That was a pretty good episode. Great to finally see Galu. I think Dave is my favorite. I wish they did the Amazing Race style of episode naming, so they could call it “He got clotheslined…by the clothes line.”
I loved the Probstless reward challenge. I only wish they hadn’t done the “show the confessionals during the challenge” edit because it totally gives the result away. I don’t think they’ve ever done that before. I guess without Probst to say anything they had to throw those in.
Also, it’s interesting to see how the two tribes react differently to the “leader” situation. You barely hear anything about Mick being the chief, but good Russell really does run Galu.
Russell H is annoying me less and less each episode. I forgot to mention this in the last topic, but thank the producers for giving him some pants.
He doesn’t run it half as much as he thinks he does, as the end result of tonight shows. It’s an interesting compare/contrast to last week’s ep, and Evil Russell claiming he ran the tribe, and getting more or less the same result.
It worries me, actually. Mick is intelligent enough to have more or less immediately shoved that leadership thingie down into the deepest hole on that beach. Good Russell, on the other hand, seems to have bought into the whole thing, which means he’s doomed fairly soon if Galu starts a losing streak.
Oh, and Yasmin has apparently never learned that Survivor is about BOTH the camp and the challenges. You can be Super Challenge Monster before individual immunity, but if you don’t help at the camp, you’re going to be a target.

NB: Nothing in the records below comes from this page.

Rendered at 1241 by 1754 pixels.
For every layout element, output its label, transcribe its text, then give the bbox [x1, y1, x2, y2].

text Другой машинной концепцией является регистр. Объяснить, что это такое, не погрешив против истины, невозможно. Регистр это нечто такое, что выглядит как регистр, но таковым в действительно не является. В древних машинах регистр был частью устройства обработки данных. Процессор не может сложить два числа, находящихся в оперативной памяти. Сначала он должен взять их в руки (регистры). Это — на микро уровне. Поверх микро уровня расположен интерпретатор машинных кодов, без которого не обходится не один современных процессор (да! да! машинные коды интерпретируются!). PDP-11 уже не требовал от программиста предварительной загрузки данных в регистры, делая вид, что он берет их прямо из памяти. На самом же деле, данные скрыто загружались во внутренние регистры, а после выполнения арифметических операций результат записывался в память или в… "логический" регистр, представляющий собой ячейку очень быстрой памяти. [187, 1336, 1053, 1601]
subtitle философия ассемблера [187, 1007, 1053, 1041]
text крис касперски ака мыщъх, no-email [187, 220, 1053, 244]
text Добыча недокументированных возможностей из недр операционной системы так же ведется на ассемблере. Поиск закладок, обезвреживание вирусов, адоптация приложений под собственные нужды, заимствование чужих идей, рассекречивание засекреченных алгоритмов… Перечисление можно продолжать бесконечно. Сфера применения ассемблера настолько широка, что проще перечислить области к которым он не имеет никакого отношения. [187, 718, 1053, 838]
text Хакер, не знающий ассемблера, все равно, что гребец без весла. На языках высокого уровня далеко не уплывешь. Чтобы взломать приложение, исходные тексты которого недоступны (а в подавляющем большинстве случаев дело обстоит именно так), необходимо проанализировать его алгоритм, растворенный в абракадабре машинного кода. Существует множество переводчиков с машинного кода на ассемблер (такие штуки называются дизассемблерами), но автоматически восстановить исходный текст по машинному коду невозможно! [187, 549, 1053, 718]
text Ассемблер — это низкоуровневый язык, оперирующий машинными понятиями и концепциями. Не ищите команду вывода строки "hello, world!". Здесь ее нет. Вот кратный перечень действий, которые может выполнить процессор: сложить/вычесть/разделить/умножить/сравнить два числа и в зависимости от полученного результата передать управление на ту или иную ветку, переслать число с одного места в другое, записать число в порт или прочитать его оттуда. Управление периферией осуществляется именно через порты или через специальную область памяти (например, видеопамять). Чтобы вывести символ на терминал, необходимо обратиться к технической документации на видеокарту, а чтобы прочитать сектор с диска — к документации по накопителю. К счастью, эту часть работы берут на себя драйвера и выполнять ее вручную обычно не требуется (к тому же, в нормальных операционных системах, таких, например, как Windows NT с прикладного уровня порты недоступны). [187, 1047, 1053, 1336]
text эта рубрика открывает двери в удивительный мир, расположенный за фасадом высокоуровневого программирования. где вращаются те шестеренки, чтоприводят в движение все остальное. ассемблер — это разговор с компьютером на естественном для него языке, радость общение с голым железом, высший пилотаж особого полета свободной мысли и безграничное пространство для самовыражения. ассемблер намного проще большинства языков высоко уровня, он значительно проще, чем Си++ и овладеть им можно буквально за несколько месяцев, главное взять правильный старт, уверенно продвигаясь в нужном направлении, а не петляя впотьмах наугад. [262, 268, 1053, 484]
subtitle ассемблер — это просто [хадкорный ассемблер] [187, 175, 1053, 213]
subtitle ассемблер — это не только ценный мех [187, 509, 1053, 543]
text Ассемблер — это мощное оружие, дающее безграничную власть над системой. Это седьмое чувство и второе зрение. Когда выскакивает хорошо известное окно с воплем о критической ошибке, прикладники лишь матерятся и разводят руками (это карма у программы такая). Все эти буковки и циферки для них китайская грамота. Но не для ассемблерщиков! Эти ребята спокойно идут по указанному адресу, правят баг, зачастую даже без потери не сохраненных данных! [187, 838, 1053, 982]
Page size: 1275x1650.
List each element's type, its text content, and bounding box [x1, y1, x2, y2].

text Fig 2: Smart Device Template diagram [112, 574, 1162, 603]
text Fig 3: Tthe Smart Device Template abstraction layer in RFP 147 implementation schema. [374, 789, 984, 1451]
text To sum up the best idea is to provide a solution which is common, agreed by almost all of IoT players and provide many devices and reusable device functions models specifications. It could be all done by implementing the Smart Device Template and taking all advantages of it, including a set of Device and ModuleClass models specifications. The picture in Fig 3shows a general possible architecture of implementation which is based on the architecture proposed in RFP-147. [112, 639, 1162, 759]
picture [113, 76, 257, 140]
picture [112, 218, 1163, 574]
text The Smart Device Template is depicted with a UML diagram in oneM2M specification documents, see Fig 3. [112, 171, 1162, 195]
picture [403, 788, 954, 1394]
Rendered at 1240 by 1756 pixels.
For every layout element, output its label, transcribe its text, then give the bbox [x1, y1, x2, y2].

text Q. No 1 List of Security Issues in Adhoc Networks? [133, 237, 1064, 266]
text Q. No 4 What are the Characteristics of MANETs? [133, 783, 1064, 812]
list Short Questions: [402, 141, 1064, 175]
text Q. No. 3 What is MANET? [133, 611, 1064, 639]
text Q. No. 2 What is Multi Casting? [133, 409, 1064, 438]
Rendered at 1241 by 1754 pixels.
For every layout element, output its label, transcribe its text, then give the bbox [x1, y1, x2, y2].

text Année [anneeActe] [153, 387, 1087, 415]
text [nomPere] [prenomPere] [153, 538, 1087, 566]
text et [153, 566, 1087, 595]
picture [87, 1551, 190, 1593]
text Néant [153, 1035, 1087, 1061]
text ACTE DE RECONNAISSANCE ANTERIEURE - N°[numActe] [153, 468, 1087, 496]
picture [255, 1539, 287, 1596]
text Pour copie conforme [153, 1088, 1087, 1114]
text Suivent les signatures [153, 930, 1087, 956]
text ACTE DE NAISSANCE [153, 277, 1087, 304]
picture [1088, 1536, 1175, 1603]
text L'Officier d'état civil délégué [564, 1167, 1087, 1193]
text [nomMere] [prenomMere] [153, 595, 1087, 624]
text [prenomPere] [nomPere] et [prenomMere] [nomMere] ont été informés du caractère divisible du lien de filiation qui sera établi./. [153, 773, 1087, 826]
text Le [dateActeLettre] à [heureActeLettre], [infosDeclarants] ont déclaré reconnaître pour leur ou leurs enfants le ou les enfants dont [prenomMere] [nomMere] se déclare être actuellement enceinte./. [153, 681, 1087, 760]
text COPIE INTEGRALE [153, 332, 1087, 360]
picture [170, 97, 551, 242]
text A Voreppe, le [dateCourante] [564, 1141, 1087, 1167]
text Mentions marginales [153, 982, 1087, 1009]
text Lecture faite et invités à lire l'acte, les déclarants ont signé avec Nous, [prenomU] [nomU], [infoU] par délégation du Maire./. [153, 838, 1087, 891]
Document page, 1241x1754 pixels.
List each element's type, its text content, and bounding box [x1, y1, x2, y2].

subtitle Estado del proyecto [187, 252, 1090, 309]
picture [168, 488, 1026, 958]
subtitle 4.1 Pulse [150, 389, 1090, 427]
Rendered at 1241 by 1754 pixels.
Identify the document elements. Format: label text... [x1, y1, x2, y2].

This whole “I’m saving myself for challenges” is quickly seen to be bullshit, and it’s resentment-inducing bullshit at that…Yasmin’s basically saying “I have to save myself for challenges…but all of you peons don’t because you suck anyway. Serve me now.” Funny how that doesn’t fly…
Dave is the guy who won the reward challenge with the last toss. I didn’t realize he has really long hair.
Monica is definitely easy on the eyes.
I wonder why Foa Foa didn’t get to send someone to “spy” on Galu.
Another Hidden Immunity Idol is found by someone without getting any official clues. In a secret video from last weeks episode, Yazmin told her tribemates that her clue said the HII was in the sand. In this weeks episode, Shambo told the truth and said the HII was in a tree. Was that part of Yazmin’s ouster?
OK, seriously, this is going to bother me until someone reveals the truth: How in the HOLY HELL does Shambo keep her hair looking so clean and soft? I know I have an unhealthy, unnatural obsession with that woman’s hair, but … it just defies all logic (and apparently all laws of nature). Her hair looks as perfect and fluffy as it did the day she arrived on the island. WTF?
Also: I finally figured out why I find this season even more boringer than most seasons at this point – NO MONKEYS.
The tribe seemed really unconcerned that ShamWow lost a chicken. In previous seasons that would have cause for assasination, without waiting for tribal council. I didn’t particularly like the seasons where the contestants were borderline starving, but in the last few, I think some people have actually gained weight.
Dave was the one who made the “clothesline” comment though. And yeah, I was also surprised at how much hair he had.
Speaking of which, that was probably the most random group ever picked to go to a challenge. Mick didn’t have many options, but Shambo and Dave would probably be near the lower end of my list on who to take. Luckily it worked out.
I keep telling you guys – Shambo’s hair has got its mojo working. Maybe Dave’s, too. Perhaps that is why GoodRussell picked Dave and Shambo to do the Magical Mystery Challenge. (And now I am picturing a big musical production number which involves Shambo in tap shoes and Dave in a loincloth and Probst wearing one of his dorky hats, and they are all in a kick-line singing “Here baby, there mama, everywhere daddy daddy HAAAAAAAAAAAAAAIR!” I … really need to get some sleep, I think.)